Stored data —
===
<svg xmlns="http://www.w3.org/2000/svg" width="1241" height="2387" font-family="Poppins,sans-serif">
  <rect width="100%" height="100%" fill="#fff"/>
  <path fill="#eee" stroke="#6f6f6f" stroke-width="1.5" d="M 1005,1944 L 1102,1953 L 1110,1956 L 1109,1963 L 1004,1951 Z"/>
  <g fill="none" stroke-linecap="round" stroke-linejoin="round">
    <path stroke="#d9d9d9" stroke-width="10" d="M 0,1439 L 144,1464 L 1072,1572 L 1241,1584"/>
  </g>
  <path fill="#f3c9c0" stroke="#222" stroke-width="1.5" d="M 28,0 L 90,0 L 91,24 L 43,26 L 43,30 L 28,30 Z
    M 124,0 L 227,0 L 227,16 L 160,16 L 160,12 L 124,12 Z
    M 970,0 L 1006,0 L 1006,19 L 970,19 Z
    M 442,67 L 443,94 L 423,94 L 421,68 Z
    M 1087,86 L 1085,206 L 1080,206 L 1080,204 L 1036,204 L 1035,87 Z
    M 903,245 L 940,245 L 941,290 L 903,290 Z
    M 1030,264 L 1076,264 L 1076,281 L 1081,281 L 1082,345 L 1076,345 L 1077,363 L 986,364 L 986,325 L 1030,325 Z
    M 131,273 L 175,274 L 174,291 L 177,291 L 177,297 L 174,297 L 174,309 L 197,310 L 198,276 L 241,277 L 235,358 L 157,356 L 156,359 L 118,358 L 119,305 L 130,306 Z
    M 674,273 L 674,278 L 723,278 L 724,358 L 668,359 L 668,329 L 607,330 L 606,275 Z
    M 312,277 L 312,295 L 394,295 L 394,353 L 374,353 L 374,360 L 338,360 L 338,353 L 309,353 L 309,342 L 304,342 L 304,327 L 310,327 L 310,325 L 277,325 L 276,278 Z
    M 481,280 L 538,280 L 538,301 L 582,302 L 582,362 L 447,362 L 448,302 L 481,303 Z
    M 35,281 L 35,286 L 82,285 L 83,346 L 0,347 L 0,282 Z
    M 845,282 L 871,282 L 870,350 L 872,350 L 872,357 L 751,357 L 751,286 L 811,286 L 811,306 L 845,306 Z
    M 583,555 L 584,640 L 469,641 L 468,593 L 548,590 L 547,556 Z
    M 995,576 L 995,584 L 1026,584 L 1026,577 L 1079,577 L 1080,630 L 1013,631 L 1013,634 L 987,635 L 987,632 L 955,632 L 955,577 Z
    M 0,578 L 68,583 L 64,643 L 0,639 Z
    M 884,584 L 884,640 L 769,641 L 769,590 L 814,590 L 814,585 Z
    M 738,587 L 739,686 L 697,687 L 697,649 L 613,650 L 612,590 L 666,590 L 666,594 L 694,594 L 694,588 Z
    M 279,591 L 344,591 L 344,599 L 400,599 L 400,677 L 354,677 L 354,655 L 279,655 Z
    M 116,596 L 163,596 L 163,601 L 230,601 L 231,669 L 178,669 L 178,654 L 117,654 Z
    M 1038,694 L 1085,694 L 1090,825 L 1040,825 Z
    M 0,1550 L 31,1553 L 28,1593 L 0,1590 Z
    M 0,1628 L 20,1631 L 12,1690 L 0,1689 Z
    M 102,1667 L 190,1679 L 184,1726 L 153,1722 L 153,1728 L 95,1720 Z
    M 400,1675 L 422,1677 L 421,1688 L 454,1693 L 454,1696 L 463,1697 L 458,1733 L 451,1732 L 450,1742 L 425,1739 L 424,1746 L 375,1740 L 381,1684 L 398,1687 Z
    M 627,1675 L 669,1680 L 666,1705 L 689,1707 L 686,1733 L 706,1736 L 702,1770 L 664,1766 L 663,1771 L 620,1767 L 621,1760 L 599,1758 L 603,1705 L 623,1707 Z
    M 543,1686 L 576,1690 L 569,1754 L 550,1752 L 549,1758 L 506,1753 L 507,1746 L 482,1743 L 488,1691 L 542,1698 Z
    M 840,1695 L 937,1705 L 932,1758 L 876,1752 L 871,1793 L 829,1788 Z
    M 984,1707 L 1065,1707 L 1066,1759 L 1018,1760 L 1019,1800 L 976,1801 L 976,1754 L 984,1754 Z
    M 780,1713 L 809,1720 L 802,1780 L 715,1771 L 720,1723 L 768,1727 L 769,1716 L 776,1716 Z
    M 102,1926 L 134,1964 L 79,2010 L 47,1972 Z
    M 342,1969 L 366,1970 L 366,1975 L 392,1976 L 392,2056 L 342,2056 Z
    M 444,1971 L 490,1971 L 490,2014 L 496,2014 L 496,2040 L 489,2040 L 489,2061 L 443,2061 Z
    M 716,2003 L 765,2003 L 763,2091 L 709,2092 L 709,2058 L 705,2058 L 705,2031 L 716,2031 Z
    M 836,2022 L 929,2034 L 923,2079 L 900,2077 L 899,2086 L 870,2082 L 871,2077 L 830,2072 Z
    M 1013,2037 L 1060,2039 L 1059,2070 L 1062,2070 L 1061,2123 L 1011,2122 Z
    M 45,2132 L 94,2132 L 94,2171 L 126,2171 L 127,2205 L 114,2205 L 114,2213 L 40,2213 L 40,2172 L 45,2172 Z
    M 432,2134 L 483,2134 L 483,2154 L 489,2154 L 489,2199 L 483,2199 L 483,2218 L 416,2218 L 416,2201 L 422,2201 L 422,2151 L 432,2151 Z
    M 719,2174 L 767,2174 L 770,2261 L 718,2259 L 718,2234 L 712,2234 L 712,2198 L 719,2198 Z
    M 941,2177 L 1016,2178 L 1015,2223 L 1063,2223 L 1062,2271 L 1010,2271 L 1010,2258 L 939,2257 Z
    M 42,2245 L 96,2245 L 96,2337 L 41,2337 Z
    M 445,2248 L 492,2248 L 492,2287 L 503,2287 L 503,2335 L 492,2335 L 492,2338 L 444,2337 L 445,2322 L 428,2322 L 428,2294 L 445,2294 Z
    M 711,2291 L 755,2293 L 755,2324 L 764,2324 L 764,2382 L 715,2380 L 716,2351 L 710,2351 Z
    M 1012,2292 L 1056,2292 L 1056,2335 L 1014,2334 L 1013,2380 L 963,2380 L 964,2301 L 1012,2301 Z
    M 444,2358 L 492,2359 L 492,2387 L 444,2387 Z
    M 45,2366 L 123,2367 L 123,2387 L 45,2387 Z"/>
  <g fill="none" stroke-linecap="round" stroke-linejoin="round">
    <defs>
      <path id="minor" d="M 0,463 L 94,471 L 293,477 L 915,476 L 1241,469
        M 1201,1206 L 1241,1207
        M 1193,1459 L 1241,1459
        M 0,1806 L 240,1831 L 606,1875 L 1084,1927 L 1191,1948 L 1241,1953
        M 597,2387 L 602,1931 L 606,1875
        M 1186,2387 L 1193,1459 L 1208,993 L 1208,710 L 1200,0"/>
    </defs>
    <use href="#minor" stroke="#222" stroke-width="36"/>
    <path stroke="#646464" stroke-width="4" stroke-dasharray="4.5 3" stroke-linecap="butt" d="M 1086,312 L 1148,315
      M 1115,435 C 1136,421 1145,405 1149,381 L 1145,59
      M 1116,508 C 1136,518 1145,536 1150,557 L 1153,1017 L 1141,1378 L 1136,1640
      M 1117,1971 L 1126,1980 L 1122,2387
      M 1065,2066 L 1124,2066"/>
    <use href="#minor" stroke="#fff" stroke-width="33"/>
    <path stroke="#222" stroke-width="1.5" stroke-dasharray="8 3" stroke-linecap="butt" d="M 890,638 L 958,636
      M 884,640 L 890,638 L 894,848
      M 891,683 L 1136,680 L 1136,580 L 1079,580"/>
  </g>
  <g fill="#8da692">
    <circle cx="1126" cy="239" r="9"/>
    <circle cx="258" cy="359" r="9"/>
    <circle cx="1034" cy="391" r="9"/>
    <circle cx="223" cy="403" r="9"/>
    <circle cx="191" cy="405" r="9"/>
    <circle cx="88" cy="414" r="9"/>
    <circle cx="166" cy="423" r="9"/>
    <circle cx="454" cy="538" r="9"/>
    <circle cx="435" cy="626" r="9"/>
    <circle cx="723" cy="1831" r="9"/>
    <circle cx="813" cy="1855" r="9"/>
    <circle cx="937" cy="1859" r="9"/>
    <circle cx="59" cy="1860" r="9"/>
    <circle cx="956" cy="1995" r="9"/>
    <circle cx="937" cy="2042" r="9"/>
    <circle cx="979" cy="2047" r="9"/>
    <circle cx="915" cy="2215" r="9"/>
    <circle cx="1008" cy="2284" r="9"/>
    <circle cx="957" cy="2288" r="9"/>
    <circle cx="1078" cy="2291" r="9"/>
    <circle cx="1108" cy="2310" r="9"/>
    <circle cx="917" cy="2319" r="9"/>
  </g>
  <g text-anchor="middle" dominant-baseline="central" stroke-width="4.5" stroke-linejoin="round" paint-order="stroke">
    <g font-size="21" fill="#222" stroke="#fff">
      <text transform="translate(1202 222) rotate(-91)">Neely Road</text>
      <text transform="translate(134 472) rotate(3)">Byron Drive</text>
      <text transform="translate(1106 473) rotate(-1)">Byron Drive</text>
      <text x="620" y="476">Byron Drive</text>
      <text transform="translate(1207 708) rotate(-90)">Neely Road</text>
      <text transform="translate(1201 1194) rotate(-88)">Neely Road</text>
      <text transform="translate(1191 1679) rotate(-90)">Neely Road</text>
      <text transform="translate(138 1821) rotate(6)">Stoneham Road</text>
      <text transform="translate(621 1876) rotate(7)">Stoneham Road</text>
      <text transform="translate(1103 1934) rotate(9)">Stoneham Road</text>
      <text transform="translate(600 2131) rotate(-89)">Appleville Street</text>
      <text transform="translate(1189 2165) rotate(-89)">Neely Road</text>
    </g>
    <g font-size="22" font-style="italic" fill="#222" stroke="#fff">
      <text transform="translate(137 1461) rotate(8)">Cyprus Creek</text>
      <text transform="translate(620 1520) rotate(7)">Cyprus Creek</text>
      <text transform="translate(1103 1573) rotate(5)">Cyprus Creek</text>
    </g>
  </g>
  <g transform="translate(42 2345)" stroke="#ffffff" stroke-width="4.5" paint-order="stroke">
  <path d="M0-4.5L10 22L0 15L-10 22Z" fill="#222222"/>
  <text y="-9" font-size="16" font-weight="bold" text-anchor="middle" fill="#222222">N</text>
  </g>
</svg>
===
EXERCISE —
Extract each line from the entries above that contains the string "anchor".

WRITTEN RESPONSE —
  <g text-anchor="middle" dominant-baseline="central" stroke-width="4.5" stroke-linejoin="round" paint-order="stroke">
  <text y="-9" font-size="16" font-weight="bold" text-anchor="middle" fill="#222222">N</text>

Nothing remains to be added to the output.